# GeForce GTX 860M

## Barade

lspci:

 *Quote:*   

> 
> 
> 01:00.0 3D controller: NVIDIA Corporation GM107M [GeForce GTX 860M] (rev a2)
> 
> 00:02.0 VGA compatible controller: Intel Corporation 4th Gen Core Processor Integrated Graphics Controller (rev 06)
> ...

 

Using kernel 3.16.0

and nvidia-drivers 340.24

I've created the file nvidia.conf in xorg.d:

 *Quote:*   

> 
> 
> Section "Device"
> 
>      Identifier      "nvidia"
> ...

 

Now, if I use this configuration Xorg.0.log says no screens found. If I comment the nvidia device out it works.

Probably it is because my Lenovo Y50-70 has a Intel graphics card  as well which is for the display (I read somewhere).
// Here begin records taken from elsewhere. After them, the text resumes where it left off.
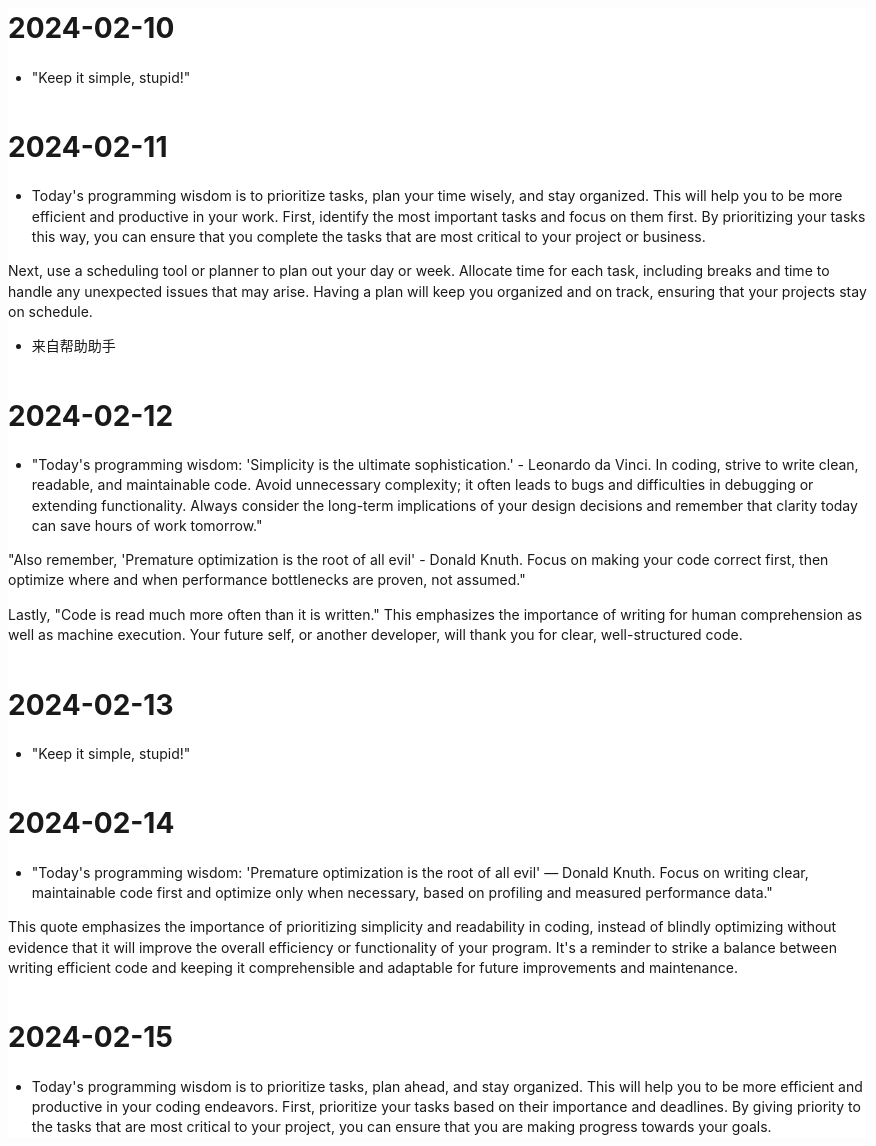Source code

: # 2024-02-10
- "Keep it simple, stupid!"

# 2024-02-11
- Today's programming wisdom is to prioritize tasks, plan your time wisely, and stay organized. This will help you to be more efficient and productive in your work. First, identify the most important tasks and focus on them first. By prioritizing your tasks this way, you can ensure that you complete the tasks that are most critical to your project or business.

Next, use a scheduling tool or planner to plan out your day or week. Allocate time for each task, including breaks and time to handle any unexpected issues that may arise. Having a plan will keep you organized and on track, ensuring that your projects stay on schedule. 
 - 来自帮助助手

# 2024-02-12
- "Today's programming wisdom: 'Simplicity is the ultimate sophistication.' - Leonardo da Vinci. In coding, strive to write clean, readable, and maintainable code. Avoid unnecessary complexity; it often leads to bugs and difficulties in debugging or extending functionality. Always consider the long-term implications of your design decisions and remember that clarity today can save hours of work tomorrow." 

"Also remember, 'Premature optimization is the root of all evil' - Donald Knuth. Focus on making your code correct first, then optimize where and when performance bottlenecks are proven, not assumed." 

Lastly, "Code is read much more often than it is written." This emphasizes the importance of writing for human comprehension as well as machine execution. Your future self, or another developer, will thank you for clear, well-structured code.

# 2024-02-13
- "Keep it simple, stupid!"

# 2024-02-14
- "Today's programming wisdom: 'Premature optimization is the root of all evil' — Donald Knuth. Focus on writing clear, maintainable code first and optimize only when necessary, based on profiling and measured performance data." 

This quote emphasizes the importance of prioritizing simplicity and readability in coding, instead of blindly optimizing without evidence that it will improve the overall efficiency or functionality of your program. It's a reminder to strike a balance between writing efficient code and keeping it comprehensible and adaptable for future improvements and maintenance.

# 2024-02-15
- Today's programming wisdom is to prioritize tasks, plan ahead, and stay organized. This will help you to be more efficient and productive in your coding endeavors. First, prioritize your tasks based on their importance and deadlines. By giving priority to the tasks that are most critical to your project, you can ensure that you are making progress towards your goals.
So how can I enable the nvidia card for graphics acceleration/video output etc etc if the intel graphics card is for the actual display output.
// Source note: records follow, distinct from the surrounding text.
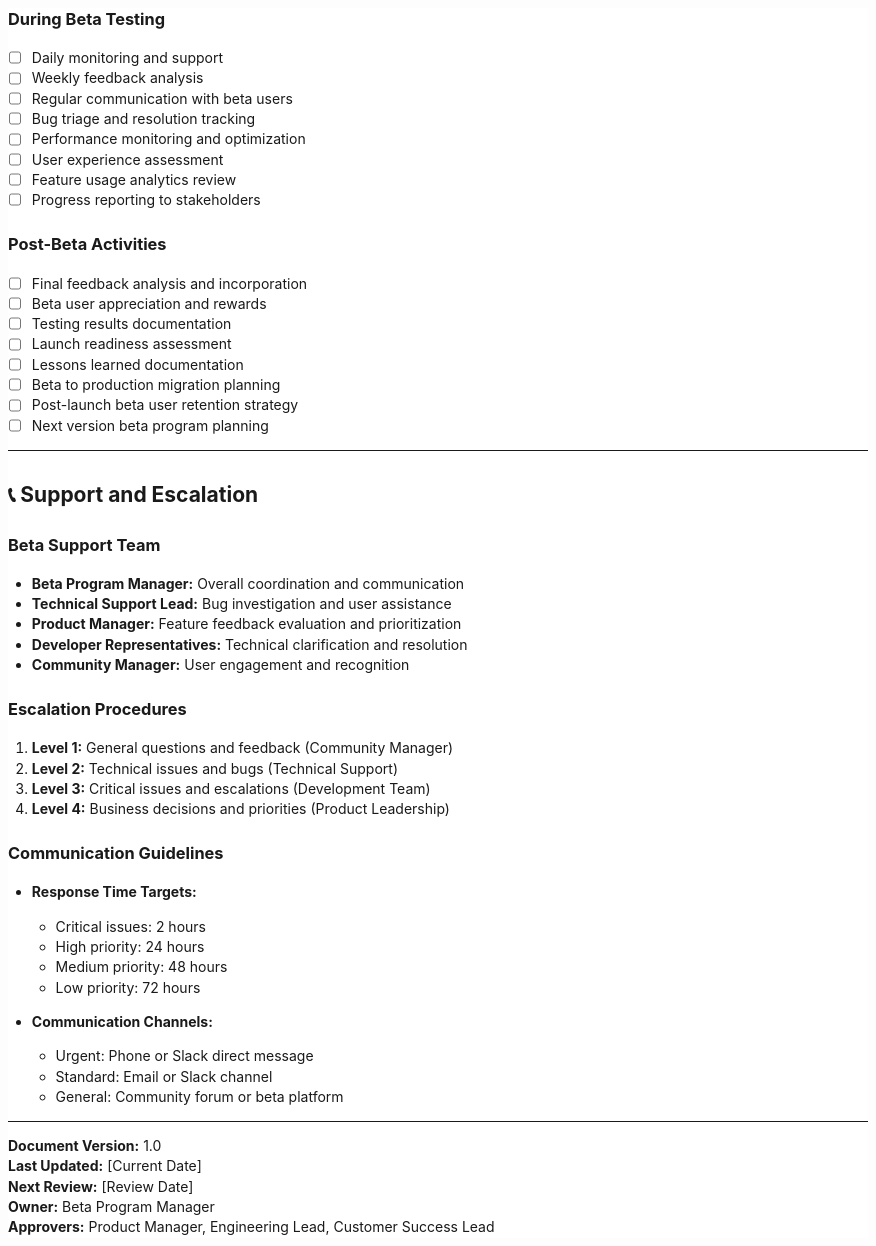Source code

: ### During Beta Testing
- [ ] Daily monitoring and support
- [ ] Weekly feedback analysis
- [ ] Regular communication with beta users
- [ ] Bug triage and resolution tracking
- [ ] Performance monitoring and optimization
- [ ] User experience assessment
- [ ] Feature usage analytics review
- [ ] Progress reporting to stakeholders

### Post-Beta Activities
- [ ] Final feedback analysis and incorporation
- [ ] Beta user appreciation and rewards
- [ ] Testing results documentation
- [ ] Launch readiness assessment
- [ ] Lessons learned documentation
- [ ] Beta to production migration planning
- [ ] Post-launch beta user retention strategy
- [ ] Next version beta program planning

---

## 📞 Support and Escalation

### Beta Support Team
- **Beta Program Manager:** Overall coordination and communication
- **Technical Support Lead:** Bug investigation and user assistance
- **Product Manager:** Feature feedback evaluation and prioritization
- **Developer Representatives:** Technical clarification and resolution
- **Community Manager:** User engagement and recognition

### Escalation Procedures
1. **Level 1:** General questions and feedback (Community Manager)
2. **Level 2:** Technical issues and bugs (Technical Support)
3. **Level 3:** Critical issues and escalations (Development Team)
4. **Level 4:** Business decisions and priorities (Product Leadership)

### Communication Guidelines
- **Response Time Targets:**
  - Critical issues: 2 hours
  - High priority: 24 hours
  - Medium priority: 48 hours
  - Low priority: 72 hours

- **Communication Channels:**
  - Urgent: Phone or Slack direct message
  - Standard: Email or Slack channel
  - General: Community forum or beta platform

---

**Document Version:** 1.0  
**Last Updated:** [Current Date]  
**Next Review:** [Review Date]  
**Owner:** Beta Program Manager  
**Approvers:** Product Manager, Engineering Lead, Customer Success Lead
Next I called "eselect opengl set nvidia" and glxinfo and glxgears say:

 *Quote:*   

> 
> 
> name of display: :0
> 
> Xlib:  extension "GLX" missing on display ":0".
> ...

 

I got my information from

http://wiki.gentoo.org/wiki/NVidia/nvidia-drivers

but how do I have to deal with two graphics cards as I mentoined?

----------

## krinn

http://wiki.gentoo.org/wiki/NVIDIA_Driver_with_Optimus_Laptops

Or seek out information about bumblebee.

If you don't know if your nvidia is using optimus, check the laptop specs it should be wrote somewhere.

----------

## Arthanis

I guess that you are in luck. For the past 2 weeks I've been suffering with this problem with this exact problem with this exact hardware. Your problem is that you probably have a nvidia optimus. Enjoy:

https://forums.gentoo.org/viewtopic-t-997018.html

----------